DOCUMENTS FOURNIS ::
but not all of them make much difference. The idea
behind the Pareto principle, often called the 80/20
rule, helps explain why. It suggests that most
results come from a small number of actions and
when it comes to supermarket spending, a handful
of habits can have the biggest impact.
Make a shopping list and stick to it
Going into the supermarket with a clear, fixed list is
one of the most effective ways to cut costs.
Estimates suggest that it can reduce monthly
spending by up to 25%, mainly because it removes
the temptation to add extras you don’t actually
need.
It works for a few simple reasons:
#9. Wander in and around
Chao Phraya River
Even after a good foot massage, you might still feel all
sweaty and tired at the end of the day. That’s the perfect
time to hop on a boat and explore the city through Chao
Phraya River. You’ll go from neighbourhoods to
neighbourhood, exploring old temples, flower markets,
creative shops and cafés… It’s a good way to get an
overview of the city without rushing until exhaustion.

CONSIGNE ::
Recopiez mot pour mot toutes les lignes des documents ci-dessus.

RÉPONSE ::
but not all of them make much difference. The idea
behind the Pareto principle, often called the 80/20
rule, helps explain why. It suggests that most
results come from a small number of actions and
when it comes to supermarket spending, a handful
of habits can have the biggest impact.
Make a shopping list and stick to it
Going into the supermarket with a clear, fixed list is
one of the most effective ways to cut costs.
Estimates suggest that it can reduce monthly
spending by up to 25%, mainly because it removes
the temptation to add extras you don’t actually
need.
It works for a few simple reasons:
#9. Wander in and around
Chao Phraya River
Even after a good foot massage, you might still feel all
sweaty and tired at the end of the day. That’s the perfect
time to hop on a boat and explore the city through Chao
Phraya River. You’ll go from neighbourhoods to
neighbourhood, exploring old temples, flower markets,
creative shops and cafés… It’s a good way to get an
overview of the city without rushing until exhaustion.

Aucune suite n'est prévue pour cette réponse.